Molecular imaging is a disease-specific targeting modality that promises much more accurate diagnoses of serious diseases such as cancer and infections. Agents are being continually developed with a view to clinical translation, with several such therapies requiring measurement of very small doses. Currently, there is no way of accurately measuring small amounts of radioactivity used in many pre-clinical tracer studies, as on-the-market commercial dose calibrators measure at too high a dose range, typically at 10-1000 µCi and higher. Using such commercial calibrators to estimate micro-doses (0.01-10 µCi) results in unavoidable and up to ± 20% measurement errors. Alternatively, well-counters that can measure small doses are not suited for measurements of doses greater than 1 µCi, resulting in a coverage gap (1-10 µCi), a critical range for bio-distribution studies, cell binding studies, immune cell labeling techniques, and α-based therapies.

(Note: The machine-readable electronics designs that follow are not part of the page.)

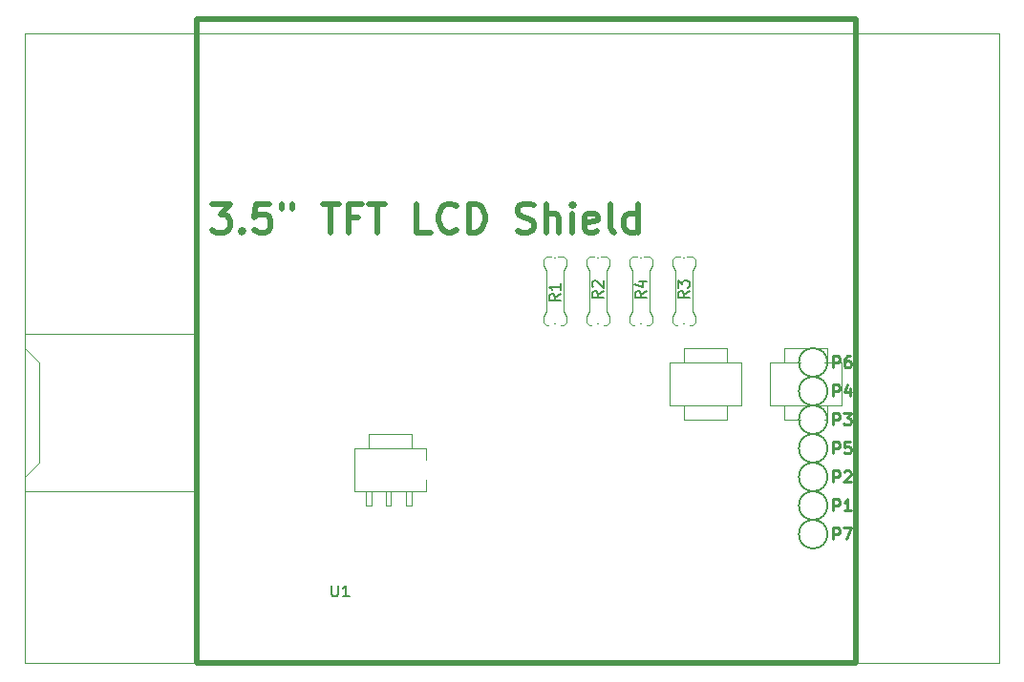
<source format=gto>
%TF.GenerationSoftware,KiCad,Pcbnew,6.0.0-rc1-unknown-5cb2641142~116~ubuntu20.04.1*%
%TF.CreationDate,2021-12-06T17:50:32+01:00*%
%TF.ProjectId,CARTE_ESP32_TFT,43415254-455f-4455-9350-33325f544654,rev?*%
%TF.SameCoordinates,PX678e028PY7445a00*%
%TF.FileFunction,Legend,Top*%
%TF.FilePolarity,Positive*%
%FSLAX46Y46*%
G04 Gerber Fmt 4.6, Leading zero omitted, Abs format (unit mm)*
G04 Created by KiCad (PCBNEW 6.0.0-rc1-unknown-5cb2641142~116~ubuntu20.04.1) date 2021-12-06 17:50:32*
%MOMM*%
%LPD*%
G01*
G04 APERTURE LIST*
%TA.AperFunction,Profile*%
%ADD10C,0.500000*%
%TD*%
%ADD11C,0.150000*%
%ADD12C,0.254000*%
%ADD13C,0.508000*%
%ADD14C,0.120000*%
%ADD15C,0.300000*%
%ADD16C,1.998980*%
%ADD17C,1.800000*%
G04 APERTURE END LIST*
D10*
X0Y0D02*
X58420000Y0D01*
X58420000Y0D02*
X58420000Y57150000D01*
X58420000Y57150000D02*
X0Y57150000D01*
X0Y57150000D02*
X0Y0D01*
D11*
X39822380Y32980334D02*
X39346190Y32647000D01*
X39822380Y32408905D02*
X38822380Y32408905D01*
X38822380Y32789858D01*
X38870000Y32885096D01*
X38917619Y32932715D01*
X39012857Y32980334D01*
X39155714Y32980334D01*
X39250952Y32932715D01*
X39298571Y32885096D01*
X39346190Y32789858D01*
X39346190Y32408905D01*
X39155714Y33837477D02*
X39822380Y33837477D01*
X38774761Y33599381D02*
X39489047Y33361286D01*
X39489047Y33980334D01*
D12*
X56400095Y21130381D02*
X56400095Y22146381D01*
X56787142Y22146381D01*
X56883904Y22098000D01*
X56932285Y22049620D01*
X56980666Y21952858D01*
X56980666Y21807715D01*
X56932285Y21710953D01*
X56883904Y21662572D01*
X56787142Y21614191D01*
X56400095Y21614191D01*
X57319333Y22146381D02*
X57948285Y22146381D01*
X57609619Y21759334D01*
X57754761Y21759334D01*
X57851523Y21710953D01*
X57899904Y21662572D01*
X57948285Y21565810D01*
X57948285Y21323905D01*
X57899904Y21227143D01*
X57851523Y21178762D01*
X57754761Y21130381D01*
X57464476Y21130381D01*
X57367714Y21178762D01*
X57319333Y21227143D01*
D11*
X11938095Y6897620D02*
X11938095Y6088096D01*
X11985714Y5992858D01*
X12033333Y5945239D01*
X12128571Y5897620D01*
X12319047Y5897620D01*
X12414285Y5945239D01*
X12461904Y5992858D01*
X12509523Y6088096D01*
X12509523Y6897620D01*
X13509523Y5897620D02*
X12938095Y5897620D01*
X13223809Y5897620D02*
X13223809Y6897620D01*
X13128571Y6754762D01*
X13033333Y6659524D01*
X12938095Y6611905D01*
D13*
X1330476Y40760953D02*
X2902857Y40760953D01*
X2056190Y39793334D01*
X2419047Y39793334D01*
X2660952Y39672381D01*
X2781904Y39551429D01*
X2902857Y39309524D01*
X2902857Y38704762D01*
X2781904Y38462858D01*
X2660952Y38341905D01*
X2419047Y38220953D01*
X1693333Y38220953D01*
X1451428Y38341905D01*
X1330476Y38462858D01*
X3991428Y38462858D02*
X4112380Y38341905D01*
X3991428Y38220953D01*
X3870476Y38341905D01*
X3991428Y38462858D01*
X3991428Y38220953D01*
X6410476Y40760953D02*
X5200952Y40760953D01*
X5080000Y39551429D01*
X5200952Y39672381D01*
X5442857Y39793334D01*
X6047619Y39793334D01*
X6289523Y39672381D01*
X6410476Y39551429D01*
X6531428Y39309524D01*
X6531428Y38704762D01*
X6410476Y38462858D01*
X6289523Y38341905D01*
X6047619Y38220953D01*
X5442857Y38220953D01*
X5200952Y38341905D01*
X5080000Y38462858D01*
X7499047Y40760953D02*
X7499047Y40277143D01*
X8466666Y40760953D02*
X8466666Y40277143D01*
X11127619Y40760953D02*
X12579047Y40760953D01*
X11853333Y38220953D02*
X11853333Y40760953D01*
X14272380Y39551429D02*
X13425714Y39551429D01*
X13425714Y38220953D02*
X13425714Y40760953D01*
X14635238Y40760953D01*
X15240000Y40760953D02*
X16691428Y40760953D01*
X15965714Y38220953D02*
X15965714Y40760953D01*
X20682857Y38220953D02*
X19473333Y38220953D01*
X19473333Y40760953D01*
X22980952Y38462858D02*
X22860000Y38341905D01*
X22497142Y38220953D01*
X22255238Y38220953D01*
X21892380Y38341905D01*
X21650476Y38583810D01*
X21529523Y38825715D01*
X21408571Y39309524D01*
X21408571Y39672381D01*
X21529523Y40156191D01*
X21650476Y40398096D01*
X21892380Y40640000D01*
X22255238Y40760953D01*
X22497142Y40760953D01*
X22860000Y40640000D01*
X22980952Y40519048D01*
X24069523Y38220953D02*
X24069523Y40760953D01*
X24674285Y40760953D01*
X25037142Y40640000D01*
X25279047Y40398096D01*
X25400000Y40156191D01*
X25520952Y39672381D01*
X25520952Y39309524D01*
X25400000Y38825715D01*
X25279047Y38583810D01*
X25037142Y38341905D01*
X24674285Y38220953D01*
X24069523Y38220953D01*
X28423809Y38341905D02*
X28786666Y38220953D01*
X29391428Y38220953D01*
X29633333Y38341905D01*
X29754285Y38462858D01*
X29875238Y38704762D01*
X29875238Y38946667D01*
X29754285Y39188572D01*
X29633333Y39309524D01*
X29391428Y39430477D01*
X28907619Y39551429D01*
X28665714Y39672381D01*
X28544761Y39793334D01*
X28423809Y40035239D01*
X28423809Y40277143D01*
X28544761Y40519048D01*
X28665714Y40640000D01*
X28907619Y40760953D01*
X29512380Y40760953D01*
X29875238Y40640000D01*
X30963809Y38220953D02*
X30963809Y40760953D01*
X32052380Y38220953D02*
X32052380Y39551429D01*
X31931428Y39793334D01*
X31689523Y39914286D01*
X31326666Y39914286D01*
X31084761Y39793334D01*
X30963809Y39672381D01*
X33261904Y38220953D02*
X33261904Y39914286D01*
X33261904Y40760953D02*
X33140952Y40640000D01*
X33261904Y40519048D01*
X33382857Y40640000D01*
X33261904Y40760953D01*
X33261904Y40519048D01*
X35439047Y38341905D02*
X35197142Y38220953D01*
X34713333Y38220953D01*
X34471428Y38341905D01*
X34350476Y38583810D01*
X34350476Y39551429D01*
X34471428Y39793334D01*
X34713333Y39914286D01*
X35197142Y39914286D01*
X35439047Y39793334D01*
X35560000Y39551429D01*
X35560000Y39309524D01*
X34350476Y39067620D01*
X37011428Y38220953D02*
X36769523Y38341905D01*
X36648571Y38583810D01*
X36648571Y40760953D01*
X39067619Y38220953D02*
X39067619Y40760953D01*
X39067619Y38341905D02*
X38825714Y38220953D01*
X38341904Y38220953D01*
X38100000Y38341905D01*
X37979047Y38462858D01*
X37858095Y38704762D01*
X37858095Y39430477D01*
X37979047Y39672381D01*
X38100000Y39793334D01*
X38341904Y39914286D01*
X38825714Y39914286D01*
X39067619Y39793334D01*
D12*
X56400095Y23670381D02*
X56400095Y24686381D01*
X56787142Y24686381D01*
X56883904Y24638000D01*
X56932285Y24589620D01*
X56980666Y24492858D01*
X56980666Y24347715D01*
X56932285Y24250953D01*
X56883904Y24202572D01*
X56787142Y24154191D01*
X56400095Y24154191D01*
X57851523Y24347715D02*
X57851523Y23670381D01*
X57609619Y24734762D02*
X57367714Y24009048D01*
X57996666Y24009048D01*
X56400095Y10970381D02*
X56400095Y11986381D01*
X56787142Y11986381D01*
X56883904Y11938000D01*
X56932285Y11889620D01*
X56980666Y11792858D01*
X56980666Y11647715D01*
X56932285Y11550953D01*
X56883904Y11502572D01*
X56787142Y11454191D01*
X56400095Y11454191D01*
X57319333Y11986381D02*
X57996666Y11986381D01*
X57561238Y10970381D01*
X56400095Y16050381D02*
X56400095Y17066381D01*
X56787142Y17066381D01*
X56883904Y17018000D01*
X56932285Y16969620D01*
X56980666Y16872858D01*
X56980666Y16727715D01*
X56932285Y16630953D01*
X56883904Y16582572D01*
X56787142Y16534191D01*
X56400095Y16534191D01*
X57367714Y16969620D02*
X57416095Y17018000D01*
X57512857Y17066381D01*
X57754761Y17066381D01*
X57851523Y17018000D01*
X57899904Y16969620D01*
X57948285Y16872858D01*
X57948285Y16776096D01*
X57899904Y16630953D01*
X57319333Y16050381D01*
X57948285Y16050381D01*
D11*
X43632380Y32980334D02*
X43156190Y32647000D01*
X43632380Y32408905D02*
X42632380Y32408905D01*
X42632380Y32789858D01*
X42680000Y32885096D01*
X42727619Y32932715D01*
X42822857Y32980334D01*
X42965714Y32980334D01*
X43060952Y32932715D01*
X43108571Y32885096D01*
X43156190Y32789858D01*
X43156190Y32408905D01*
X42632380Y33313667D02*
X42632380Y33932715D01*
X43013333Y33599381D01*
X43013333Y33742239D01*
X43060952Y33837477D01*
X43108571Y33885096D01*
X43203809Y33932715D01*
X43441904Y33932715D01*
X43537142Y33885096D01*
X43584761Y33837477D01*
X43632380Y33742239D01*
X43632380Y33456524D01*
X43584761Y33361286D01*
X43537142Y33313667D01*
D12*
X56400095Y13510381D02*
X56400095Y14526381D01*
X56787142Y14526381D01*
X56883904Y14478000D01*
X56932285Y14429620D01*
X56980666Y14332858D01*
X56980666Y14187715D01*
X56932285Y14090953D01*
X56883904Y14042572D01*
X56787142Y13994191D01*
X56400095Y13994191D01*
X57948285Y13510381D02*
X57367714Y13510381D01*
X57658000Y13510381D02*
X57658000Y14526381D01*
X57561238Y14381239D01*
X57464476Y14284477D01*
X57367714Y14236096D01*
X56400095Y18590381D02*
X56400095Y19606381D01*
X56787142Y19606381D01*
X56883904Y19558000D01*
X56932285Y19509620D01*
X56980666Y19412858D01*
X56980666Y19267715D01*
X56932285Y19170953D01*
X56883904Y19122572D01*
X56787142Y19074191D01*
X56400095Y19074191D01*
X57899904Y19606381D02*
X57416095Y19606381D01*
X57367714Y19122572D01*
X57416095Y19170953D01*
X57512857Y19219334D01*
X57754761Y19219334D01*
X57851523Y19170953D01*
X57899904Y19122572D01*
X57948285Y19025810D01*
X57948285Y18783905D01*
X57899904Y18687143D01*
X57851523Y18638762D01*
X57754761Y18590381D01*
X57512857Y18590381D01*
X57416095Y18638762D01*
X57367714Y18687143D01*
D11*
X32202380Y32726334D02*
X31726190Y32393000D01*
X32202380Y32154905D02*
X31202380Y32154905D01*
X31202380Y32535858D01*
X31250000Y32631096D01*
X31297619Y32678715D01*
X31392857Y32726334D01*
X31535714Y32726334D01*
X31630952Y32678715D01*
X31678571Y32631096D01*
X31726190Y32535858D01*
X31726190Y32154905D01*
X32202380Y33678715D02*
X32202380Y33107286D01*
X32202380Y33393000D02*
X31202380Y33393000D01*
X31345238Y33297762D01*
X31440476Y33202524D01*
X31488095Y33107286D01*
D12*
X56400095Y26210381D02*
X56400095Y27226381D01*
X56787142Y27226381D01*
X56883904Y27178000D01*
X56932285Y27129620D01*
X56980666Y27032858D01*
X56980666Y26887715D01*
X56932285Y26790953D01*
X56883904Y26742572D01*
X56787142Y26694191D01*
X56400095Y26694191D01*
X57851523Y27226381D02*
X57658000Y27226381D01*
X57561238Y27178000D01*
X57512857Y27129620D01*
X57416095Y26984477D01*
X57367714Y26790953D01*
X57367714Y26403905D01*
X57416095Y26307143D01*
X57464476Y26258762D01*
X57561238Y26210381D01*
X57754761Y26210381D01*
X57851523Y26258762D01*
X57899904Y26307143D01*
X57948285Y26403905D01*
X57948285Y26645810D01*
X57899904Y26742572D01*
X57851523Y26790953D01*
X57754761Y26839334D01*
X57561238Y26839334D01*
X57464476Y26790953D01*
X57416095Y26742572D01*
X57367714Y26645810D01*
D11*
X36012380Y32980334D02*
X35536190Y32647000D01*
X36012380Y32408905D02*
X35012380Y32408905D01*
X35012380Y32789858D01*
X35060000Y32885096D01*
X35107619Y32932715D01*
X35202857Y32980334D01*
X35345714Y32980334D01*
X35440952Y32932715D01*
X35488571Y32885096D01*
X35536190Y32789858D01*
X35536190Y32408905D01*
X35107619Y33361286D02*
X35060000Y33408905D01*
X35012380Y33504143D01*
X35012380Y33742239D01*
X35060000Y33837477D01*
X35107619Y33885096D01*
X35202857Y33932715D01*
X35298095Y33932715D01*
X35440952Y33885096D01*
X36012380Y33313667D01*
X36012380Y33932715D01*
D14*
X38354000Y35306000D02*
X38608000Y34798000D01*
X38608000Y36068000D02*
X40132000Y36068000D01*
X38354000Y30734000D02*
X38608000Y31242000D01*
X38608000Y36068000D02*
X38354000Y35814000D01*
X40386000Y35814000D02*
X40386000Y35306000D01*
X38354000Y30734000D02*
X38354000Y30226000D01*
X40132000Y36068000D02*
X40386000Y35814000D01*
X38608000Y31242000D02*
X38608000Y34544000D01*
X38608000Y29972000D02*
X39878000Y29972000D01*
X40132000Y31242000D02*
X40132000Y34798000D01*
X40386000Y30226000D02*
X40386000Y30734000D01*
X38608000Y34798000D02*
X38608000Y34544000D01*
X40386000Y35306000D02*
X40132000Y34798000D01*
D15*
X39370000Y29972000D02*
X39370000Y29210000D01*
X39370000Y36068000D02*
X39370000Y36830000D01*
D14*
X38354000Y35814000D02*
X38354000Y35306000D01*
X40132000Y31242000D02*
X40386000Y30734000D01*
X38354000Y30226000D02*
X38608000Y29972000D01*
X40132000Y29972000D02*
X40386000Y30226000D01*
X39878000Y29972000D02*
X40132000Y29972000D01*
D11*
X55880000Y21590000D02*
G75*
G03*
X55880000Y21590000I-1270000J0D01*
G01*
D14*
X20320000Y19050000D02*
X13970000Y19050000D01*
X13970000Y19050000D02*
X13970000Y15240000D01*
X13970000Y15240000D02*
X20320000Y15240000D01*
X20320000Y15240000D02*
X20320000Y19050000D01*
X57150000Y26670000D02*
X50800000Y26670000D01*
X50800000Y26670000D02*
X50800000Y22860000D01*
X50800000Y22860000D02*
X57150000Y22860000D01*
X57150000Y22860000D02*
X57150000Y26670000D01*
X46990000Y22860000D02*
X43180000Y22860000D01*
X43180000Y22860000D02*
X43180000Y21590000D01*
X43180000Y21590000D02*
X46990000Y21590000D01*
X46990000Y21590000D02*
X46990000Y22860000D01*
X19050000Y20320000D02*
X15240000Y20320000D01*
X15240000Y20320000D02*
X15240000Y19050000D01*
X15240000Y19050000D02*
X19050000Y19050000D01*
X19050000Y19050000D02*
X19050000Y20320000D01*
X55880000Y22860000D02*
X52070000Y22860000D01*
X52070000Y22860000D02*
X52070000Y21590000D01*
X52070000Y21590000D02*
X55880000Y21590000D01*
X55880000Y21590000D02*
X55880000Y22860000D01*
X55880000Y27940000D02*
X52070000Y27940000D01*
X52070000Y27940000D02*
X52070000Y26670000D01*
X52070000Y26670000D02*
X55880000Y26670000D01*
X55880000Y26670000D02*
X55880000Y27940000D01*
X19050000Y15240000D02*
X18542000Y15240000D01*
X18542000Y15240000D02*
X18542000Y13970000D01*
X18542000Y13970000D02*
X19050000Y13970000D01*
X19050000Y13970000D02*
X19050000Y15240000D01*
X48260000Y26670000D02*
X41910000Y26670000D01*
X41910000Y26670000D02*
X41910000Y22860000D01*
X41910000Y22860000D02*
X48260000Y22860000D01*
X48260000Y22860000D02*
X48260000Y26670000D01*
X17145000Y15240000D02*
X16764000Y15240000D01*
X16764000Y15240000D02*
X16764000Y13970000D01*
X16764000Y13970000D02*
X17145000Y13970000D01*
X17145000Y13970000D02*
X17145000Y15240000D01*
X46990000Y26670000D02*
X43180000Y26670000D01*
X43180000Y26670000D02*
X43180000Y27940000D01*
X43180000Y27940000D02*
X46990000Y27940000D01*
X46990000Y27940000D02*
X46990000Y26670000D01*
X71120000Y55880000D02*
X-15240000Y55880000D01*
X-15240000Y55880000D02*
X-15240000Y0D01*
X-15240000Y0D02*
X71120000Y0D01*
X71120000Y0D02*
X71120000Y55880000D01*
X15494000Y15240000D02*
X14986000Y15240000D01*
X14986000Y15240000D02*
X14986000Y13970000D01*
X14986000Y13970000D02*
X15494000Y13970000D01*
X15494000Y13970000D02*
X15494000Y15240000D01*
X-15240000Y27940000D02*
X-13970000Y26670000D01*
X-13970000Y26670000D02*
X-13970000Y17780000D01*
X-13970000Y17780000D02*
X-15240000Y16510000D01*
X-15240000Y16510000D02*
X-15240000Y15240000D01*
X-15240000Y15240000D02*
X0Y15240000D01*
X0Y15240000D02*
X0Y29210000D01*
X0Y29210000D02*
X-15240000Y29210000D01*
X-15240000Y29210000D02*
X-15240000Y27940000D01*
D11*
X55880000Y24130000D02*
G75*
G03*
X55880000Y24130000I-1270000J0D01*
G01*
X55880000Y11430000D02*
G75*
G03*
X55880000Y11430000I-1270000J0D01*
G01*
X55880000Y16510000D02*
G75*
G03*
X55880000Y16510000I-1270000J0D01*
G01*
D14*
X42418000Y34798000D02*
X42418000Y34544000D01*
D15*
X43180000Y29972000D02*
X43180000Y29210000D01*
D14*
X42164000Y35814000D02*
X42164000Y35306000D01*
X43942000Y29972000D02*
X44196000Y30226000D01*
X44196000Y35306000D02*
X43942000Y34798000D01*
X42164000Y30226000D02*
X42418000Y29972000D01*
X42418000Y36068000D02*
X42164000Y35814000D01*
X42164000Y35306000D02*
X42418000Y34798000D01*
X42164000Y30734000D02*
X42164000Y30226000D01*
X42418000Y31242000D02*
X42418000Y34544000D01*
X44196000Y30226000D02*
X44196000Y30734000D01*
X42164000Y30734000D02*
X42418000Y31242000D01*
X43688000Y29972000D02*
X43942000Y29972000D01*
X42418000Y29972000D02*
X43688000Y29972000D01*
D15*
X43180000Y36068000D02*
X43180000Y36830000D01*
D14*
X43942000Y31242000D02*
X43942000Y34798000D01*
X43942000Y36068000D02*
X44196000Y35814000D01*
X42418000Y36068000D02*
X43942000Y36068000D01*
X44196000Y35814000D02*
X44196000Y35306000D01*
X43942000Y31242000D02*
X44196000Y30734000D01*
D11*
X55880000Y13970000D02*
G75*
G03*
X55880000Y13970000I-1270000J0D01*
G01*
X55880000Y19050000D02*
G75*
G03*
X55880000Y19050000I-1270000J0D01*
G01*
D14*
X30988000Y34798000D02*
X30734000Y35306000D01*
X30988000Y34798000D02*
X30988000Y31242000D01*
X31242000Y36068000D02*
X30988000Y36068000D01*
X30734000Y30734000D02*
X30988000Y31242000D01*
D15*
X31750000Y29972000D02*
X31750000Y29210000D01*
D14*
X32512000Y31242000D02*
X32512000Y31496000D01*
X30734000Y30226000D02*
X30734000Y30734000D01*
X32512000Y29972000D02*
X32766000Y30226000D01*
X30988000Y29972000D02*
X30734000Y30226000D01*
X32766000Y35306000D02*
X32512000Y34798000D01*
X32766000Y35306000D02*
X32766000Y35814000D01*
X32766000Y30226000D02*
X32766000Y30734000D01*
X32512000Y34798000D02*
X32512000Y31496000D01*
X32766000Y35814000D02*
X32512000Y36068000D01*
X32512000Y36068000D02*
X31242000Y36068000D01*
X30988000Y36068000D02*
X30734000Y35814000D01*
X32512000Y29972000D02*
X30988000Y29972000D01*
X32766000Y30734000D02*
X32512000Y31242000D01*
X30734000Y35814000D02*
X30734000Y35306000D01*
D15*
X31750000Y36068000D02*
X31750000Y36830000D01*
D11*
X55880000Y26670000D02*
G75*
G03*
X55880000Y26670000I-1270000J0D01*
G01*
D14*
X34798000Y36068000D02*
X34544000Y35814000D01*
D15*
X35560000Y29972000D02*
X35560000Y29210000D01*
D14*
X36322000Y31242000D02*
X36322000Y34798000D01*
X34798000Y31242000D02*
X34798000Y34544000D01*
X36576000Y35814000D02*
X36576000Y35306000D01*
X36322000Y36068000D02*
X36576000Y35814000D01*
X34544000Y35306000D02*
X34798000Y34798000D01*
X34544000Y35814000D02*
X34544000Y35306000D01*
X34798000Y29972000D02*
X36068000Y29972000D01*
X34798000Y34798000D02*
X34798000Y34544000D01*
X34798000Y36068000D02*
X36322000Y36068000D01*
X36068000Y29972000D02*
X36322000Y29972000D01*
X36322000Y31242000D02*
X36576000Y30734000D01*
X34544000Y30226000D02*
X34798000Y29972000D01*
X36576000Y35306000D02*
X36322000Y34798000D01*
D15*
X35560000Y36068000D02*
X35560000Y36830000D01*
D14*
X34544000Y30734000D02*
X34798000Y31242000D01*
X36322000Y29972000D02*
X36576000Y30226000D01*
X36576000Y30226000D02*
X36576000Y30734000D01*
X34544000Y30734000D02*
X34544000Y30226000D01*
D16*
X54610000Y21590000D03*
X54610000Y24130000D03*
X54610000Y11430000D03*
X54610000Y16510000D03*
X54610000Y13970000D03*
X54610000Y19050000D03*
X54610000Y26670000D03*
%LPC*%
D17*
X39370000Y29210000D03*
X39370000Y36830000D03*
D16*
X54610000Y21590000D03*
D17*
X11430000Y3810000D03*
X13970000Y3810000D03*
X16510000Y3810000D03*
X19050000Y3810000D03*
X21590000Y3810000D03*
X24130000Y3810000D03*
X29210000Y3810000D03*
X31750000Y3810000D03*
X34290000Y3810000D03*
X36830000Y3810000D03*
X39370000Y3810000D03*
X41910000Y3810000D03*
X41910000Y52070000D03*
X39370000Y52070000D03*
X36830000Y52070000D03*
X34290000Y52070000D03*
X31750000Y52070000D03*
X29210000Y52070000D03*
X26670000Y52070000D03*
X24130000Y52070000D03*
X20320000Y52070000D03*
X17780000Y52070000D03*
X15240000Y52070000D03*
X12700000Y52070000D03*
X10160000Y52070000D03*
X7620000Y52070000D03*
X5080000Y52070000D03*
X2540000Y52070000D03*
D16*
X54610000Y24130000D03*
X54610000Y11430000D03*
X54610000Y16510000D03*
D17*
X43180000Y29210000D03*
X43180000Y36830000D03*
D16*
X54610000Y13970000D03*
X54610000Y19050000D03*
D17*
X31750000Y36830000D03*
X31750000Y29210000D03*
D16*
X54610000Y26670000D03*
D17*
X35560000Y29210000D03*
X35560000Y36830000D03*
X7620000Y42545000D03*
X10160000Y42545000D03*
X12700000Y42545000D03*
X15240000Y42545000D03*
X17780000Y42545000D03*
X20320000Y42545000D03*
X22860000Y42545000D03*
X25400000Y42545000D03*
X27940000Y42545000D03*
X30480000Y42545000D03*
X33020000Y42545000D03*
X35560000Y42545000D03*
X38100000Y42545000D03*
X40640000Y42545000D03*
X43180000Y42545000D03*
X43180000Y17145000D03*
X40640000Y17145000D03*
X38100000Y17145000D03*
X35560000Y17145000D03*
X33020000Y17145000D03*
X30480000Y17145000D03*
X27940000Y17145000D03*
X25400000Y17145000D03*
X22860000Y17145000D03*
X20320000Y17145000D03*
X17780000Y17145000D03*
X15240000Y17145000D03*
X12700000Y17145000D03*
X10160000Y17145000D03*
X7620000Y17145000D03*
M02*

</source>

To solve the problem of measuring a wider range of radioactivity doses, and without the need of a volumetric correction, the NCI Molecular Imaging Program invented a device (see images below) that can accurately measure radioactivity doses between 0.1-100 µCi, with 1% error. The device is a working prototype and requires collaboration to manufacture it. NCI seeks parties to commercialize this technology through collaborative co-development or licensing.
Video abstract: New and improved micro dose-calibrator designed to accurately measure radioactive doses in the range of 50 nCi to 100 µCi with 99% precision, useful in radio-ligand bio-distribution studies, cell binding studies, immune cell labeling techniques, and α-based therapies.